Study material =
Start of Block

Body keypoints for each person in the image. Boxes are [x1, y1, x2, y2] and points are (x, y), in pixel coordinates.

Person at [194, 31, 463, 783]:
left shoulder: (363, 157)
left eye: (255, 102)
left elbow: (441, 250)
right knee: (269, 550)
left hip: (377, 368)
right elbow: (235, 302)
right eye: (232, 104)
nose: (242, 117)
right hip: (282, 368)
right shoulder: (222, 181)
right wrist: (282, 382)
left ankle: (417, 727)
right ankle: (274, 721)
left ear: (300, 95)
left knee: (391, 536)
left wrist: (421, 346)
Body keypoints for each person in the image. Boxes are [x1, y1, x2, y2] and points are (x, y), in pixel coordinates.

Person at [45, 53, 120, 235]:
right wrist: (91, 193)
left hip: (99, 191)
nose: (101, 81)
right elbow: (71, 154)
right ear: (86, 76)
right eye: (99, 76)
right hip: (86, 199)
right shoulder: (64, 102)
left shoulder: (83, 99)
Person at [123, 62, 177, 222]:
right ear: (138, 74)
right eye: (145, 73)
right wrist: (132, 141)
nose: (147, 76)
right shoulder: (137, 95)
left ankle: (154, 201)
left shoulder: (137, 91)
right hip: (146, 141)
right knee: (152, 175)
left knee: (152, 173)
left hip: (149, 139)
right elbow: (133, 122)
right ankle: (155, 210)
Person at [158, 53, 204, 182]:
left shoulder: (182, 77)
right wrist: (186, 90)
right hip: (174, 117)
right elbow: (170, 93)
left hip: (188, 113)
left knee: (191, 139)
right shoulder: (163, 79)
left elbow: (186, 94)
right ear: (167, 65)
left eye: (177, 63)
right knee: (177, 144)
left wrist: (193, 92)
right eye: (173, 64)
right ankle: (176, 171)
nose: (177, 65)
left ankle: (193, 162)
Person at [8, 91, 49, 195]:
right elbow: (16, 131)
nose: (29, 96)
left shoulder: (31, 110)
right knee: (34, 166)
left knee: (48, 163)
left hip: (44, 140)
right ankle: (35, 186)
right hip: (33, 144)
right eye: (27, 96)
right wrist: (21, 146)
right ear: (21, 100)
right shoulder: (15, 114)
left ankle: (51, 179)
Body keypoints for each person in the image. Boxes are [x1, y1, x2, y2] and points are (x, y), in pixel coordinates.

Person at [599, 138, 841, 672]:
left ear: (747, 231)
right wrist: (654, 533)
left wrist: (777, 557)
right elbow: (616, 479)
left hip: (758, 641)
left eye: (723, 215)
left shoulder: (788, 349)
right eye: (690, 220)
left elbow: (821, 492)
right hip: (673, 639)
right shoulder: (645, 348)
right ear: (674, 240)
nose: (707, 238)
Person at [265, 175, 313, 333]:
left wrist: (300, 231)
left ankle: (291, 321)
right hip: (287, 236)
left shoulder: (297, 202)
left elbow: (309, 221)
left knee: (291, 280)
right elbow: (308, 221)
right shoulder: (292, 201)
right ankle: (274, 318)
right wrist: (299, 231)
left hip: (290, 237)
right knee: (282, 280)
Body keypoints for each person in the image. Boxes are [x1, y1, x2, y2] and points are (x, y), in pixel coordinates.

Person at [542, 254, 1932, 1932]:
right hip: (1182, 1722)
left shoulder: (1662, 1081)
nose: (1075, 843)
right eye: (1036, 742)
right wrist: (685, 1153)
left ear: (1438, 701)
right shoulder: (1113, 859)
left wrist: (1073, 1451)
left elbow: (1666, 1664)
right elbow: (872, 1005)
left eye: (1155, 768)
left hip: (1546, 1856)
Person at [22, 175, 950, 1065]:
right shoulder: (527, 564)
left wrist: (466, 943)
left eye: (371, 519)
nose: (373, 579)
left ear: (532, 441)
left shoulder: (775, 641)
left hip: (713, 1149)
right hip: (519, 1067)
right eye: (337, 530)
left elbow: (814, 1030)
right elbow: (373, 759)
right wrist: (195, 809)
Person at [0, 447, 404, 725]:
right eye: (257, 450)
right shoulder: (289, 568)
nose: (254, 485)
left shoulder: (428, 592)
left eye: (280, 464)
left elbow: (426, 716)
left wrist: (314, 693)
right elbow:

End of Block

Work instructions =
Taking the entries above, write out exactly the lines starting with the line containing "left elbow: (821, 492)" and going on through the line containing "left shoulder: (775, 641)", both included, and nothing else.

Solved exercise =
left elbow: (821, 492)
right hip: (673, 639)
right shoulder: (645, 348)
right ear: (674, 240)
nose: (707, 238)
Person at [265, 175, 313, 333]:
left wrist: (300, 231)
left ankle: (291, 321)
right hip: (287, 236)
left shoulder: (297, 202)
left elbow: (309, 221)
left knee: (291, 280)
right elbow: (308, 221)
right shoulder: (292, 201)
right ankle: (274, 318)
right wrist: (299, 231)
left hip: (290, 237)
right knee: (282, 280)
Body keypoints for each person in the image. Boxes are [x1, y1, x2, y2] and points are (x, y), in pixel coordinates.

Person at [542, 254, 1932, 1932]:
right hip: (1182, 1722)
left shoulder: (1662, 1081)
nose: (1075, 843)
right eye: (1036, 742)
right wrist: (685, 1153)
left ear: (1438, 701)
right shoulder: (1113, 859)
left wrist: (1073, 1451)
left elbow: (1666, 1664)
right elbow: (872, 1005)
left eye: (1155, 768)
left hip: (1546, 1856)
Person at [22, 175, 950, 1065]:
right shoulder: (527, 564)
left wrist: (466, 943)
left eye: (371, 519)
nose: (373, 579)
left ear: (532, 441)
left shoulder: (775, 641)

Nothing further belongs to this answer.